Pose estimation data
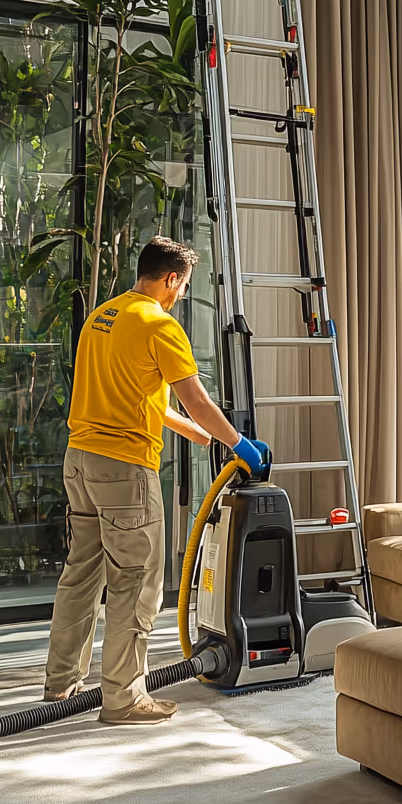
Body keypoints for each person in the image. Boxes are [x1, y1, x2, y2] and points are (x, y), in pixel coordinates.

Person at [44, 236, 268, 725]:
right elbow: (199, 399)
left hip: (79, 462)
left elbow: (139, 396)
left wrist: (193, 432)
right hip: (124, 469)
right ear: (170, 279)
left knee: (82, 574)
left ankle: (60, 685)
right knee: (136, 582)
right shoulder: (160, 325)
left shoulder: (103, 317)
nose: (183, 294)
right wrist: (237, 442)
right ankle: (123, 699)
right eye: (183, 285)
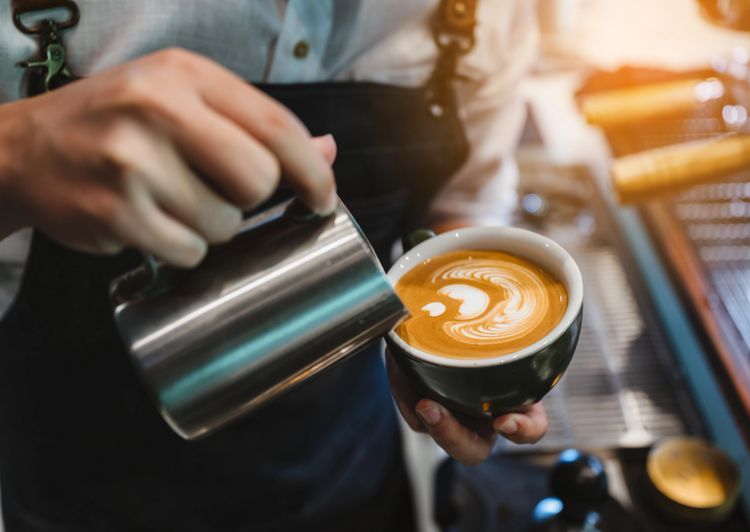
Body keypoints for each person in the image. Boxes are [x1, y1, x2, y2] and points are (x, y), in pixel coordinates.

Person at [0, 1, 547, 530]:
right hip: (81, 494)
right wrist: (18, 155)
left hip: (348, 479)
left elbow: (461, 204)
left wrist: (453, 360)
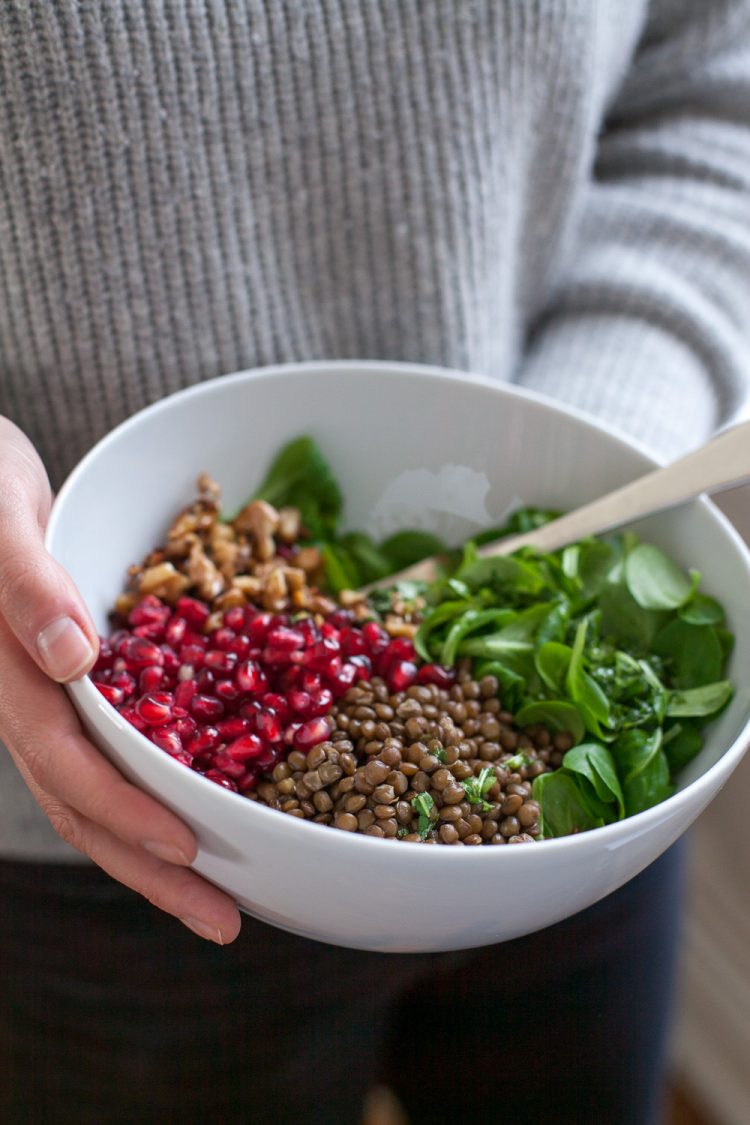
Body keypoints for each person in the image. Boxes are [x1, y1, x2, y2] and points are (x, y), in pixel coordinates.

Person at [1, 2, 749, 1122]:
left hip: (570, 862)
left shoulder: (552, 763)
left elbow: (708, 92)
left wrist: (578, 462)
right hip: (93, 849)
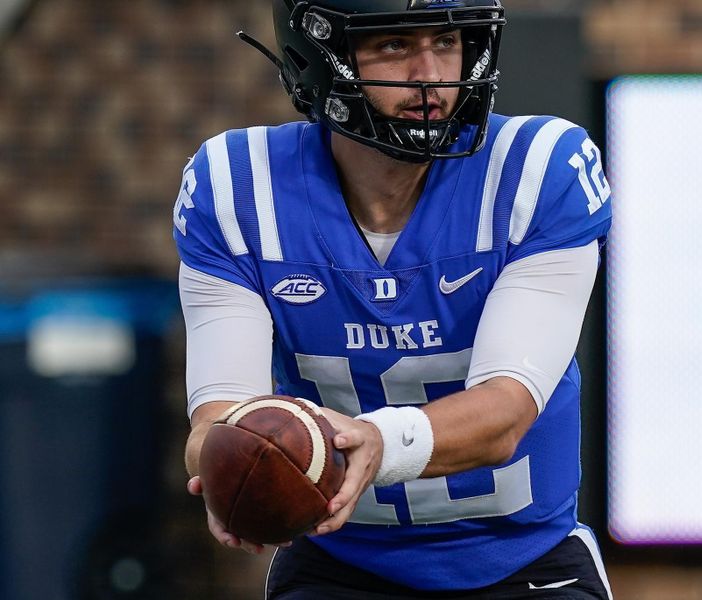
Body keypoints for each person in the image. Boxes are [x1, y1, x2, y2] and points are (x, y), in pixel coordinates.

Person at [173, 0, 613, 598]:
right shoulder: (238, 189)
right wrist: (230, 460)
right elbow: (218, 415)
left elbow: (505, 412)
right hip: (341, 566)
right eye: (395, 45)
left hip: (525, 564)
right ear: (320, 57)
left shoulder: (537, 171)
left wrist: (379, 442)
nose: (431, 74)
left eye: (448, 41)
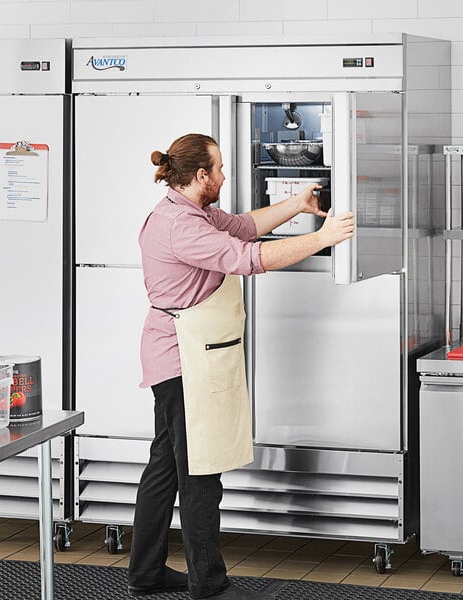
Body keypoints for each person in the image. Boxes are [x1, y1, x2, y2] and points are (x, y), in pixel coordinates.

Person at [127, 133, 355, 599]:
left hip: (178, 357)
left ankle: (146, 573)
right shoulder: (182, 227)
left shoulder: (193, 212)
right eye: (220, 168)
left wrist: (297, 204)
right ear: (201, 176)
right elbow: (249, 258)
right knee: (200, 474)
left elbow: (245, 226)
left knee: (165, 468)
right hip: (183, 362)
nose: (226, 175)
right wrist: (322, 238)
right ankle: (209, 587)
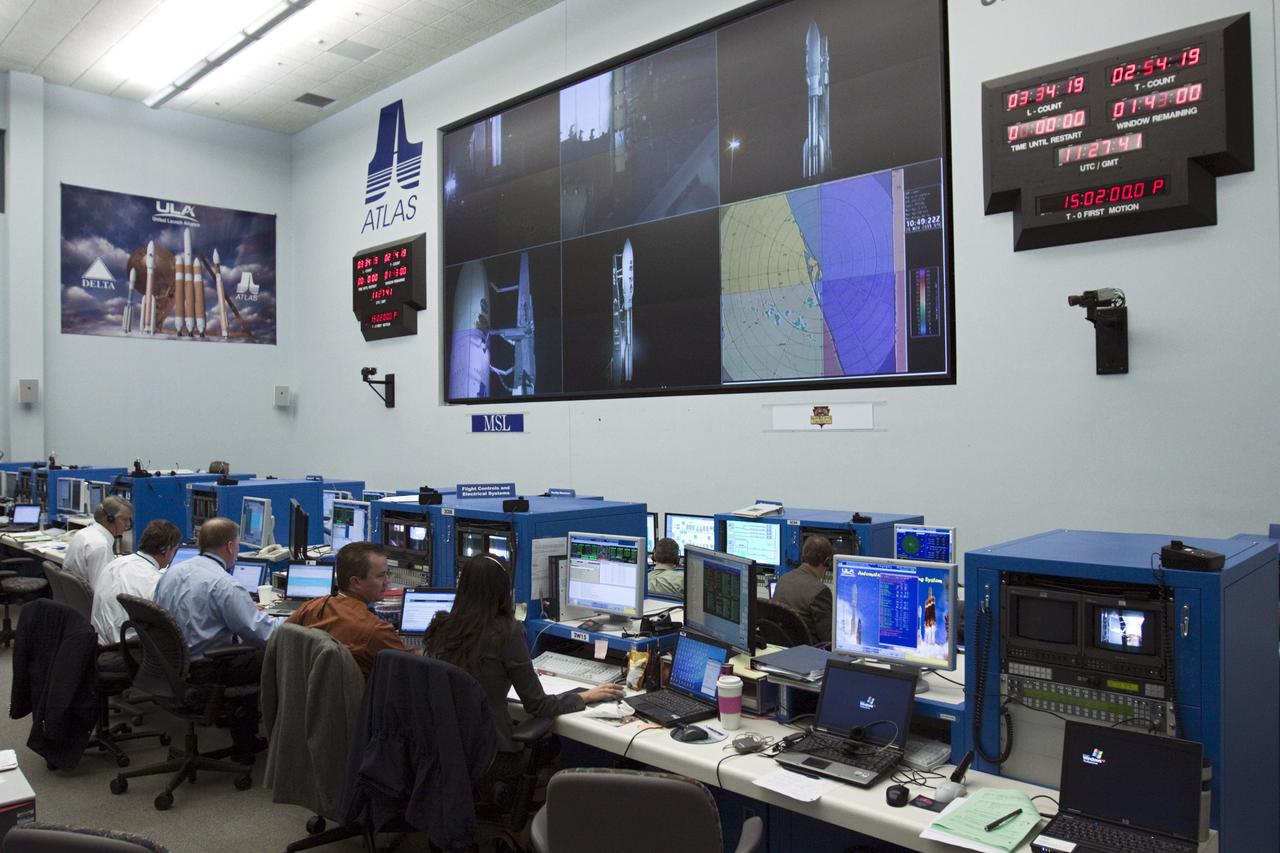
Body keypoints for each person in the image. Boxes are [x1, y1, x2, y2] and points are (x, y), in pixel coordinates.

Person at [425, 553, 623, 757]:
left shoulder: (441, 627)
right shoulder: (506, 633)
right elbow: (538, 705)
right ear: (503, 590)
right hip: (490, 752)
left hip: (443, 751)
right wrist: (585, 696)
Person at [153, 516, 275, 756]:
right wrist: (295, 622)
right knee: (272, 655)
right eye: (238, 544)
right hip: (206, 669)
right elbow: (263, 633)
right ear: (230, 546)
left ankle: (238, 727)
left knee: (245, 651)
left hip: (172, 667)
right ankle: (248, 742)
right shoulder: (225, 584)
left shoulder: (171, 573)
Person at [286, 541, 407, 677]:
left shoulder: (311, 607)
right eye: (381, 575)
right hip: (357, 697)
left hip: (306, 693)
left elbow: (283, 640)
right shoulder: (374, 630)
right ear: (355, 582)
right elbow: (411, 669)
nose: (387, 581)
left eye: (387, 574)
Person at [90, 519, 182, 646]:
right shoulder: (155, 582)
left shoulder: (114, 564)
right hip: (130, 651)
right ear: (166, 550)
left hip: (100, 644)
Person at [772, 534, 833, 644]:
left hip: (782, 652)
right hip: (810, 655)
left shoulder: (783, 579)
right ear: (826, 561)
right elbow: (829, 639)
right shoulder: (821, 591)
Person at [63, 496, 133, 589]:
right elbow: (100, 589)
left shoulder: (83, 533)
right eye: (124, 519)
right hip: (87, 601)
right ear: (110, 519)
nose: (128, 524)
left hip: (73, 597)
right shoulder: (100, 546)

EXERCISE
Reproduce only the lines running from the one that contains "left elbow: (283, 640)" to the last line of the records.

ANSWER TO THE EXERCISE
left elbow: (283, 640)
right shoulder: (374, 630)
right ear: (355, 582)
right elbow: (411, 669)
nose: (387, 581)
left eye: (387, 574)
Person at [90, 519, 182, 646]:
right shoulder: (155, 582)
left shoulder: (114, 564)
right hip: (130, 651)
right ear: (166, 550)
left hip: (100, 644)
Person at [772, 534, 833, 644]:
left hip: (782, 652)
right hip: (810, 655)
left shoulder: (783, 579)
right ear: (826, 561)
right elbow: (829, 639)
right shoulder: (821, 591)
Person at [63, 496, 133, 589]:
right elbow: (100, 589)
left shoulder: (83, 533)
right eye: (124, 519)
right hip: (87, 601)
right ear: (110, 519)
nose: (128, 524)
left hip: (73, 597)
right shoulder: (100, 546)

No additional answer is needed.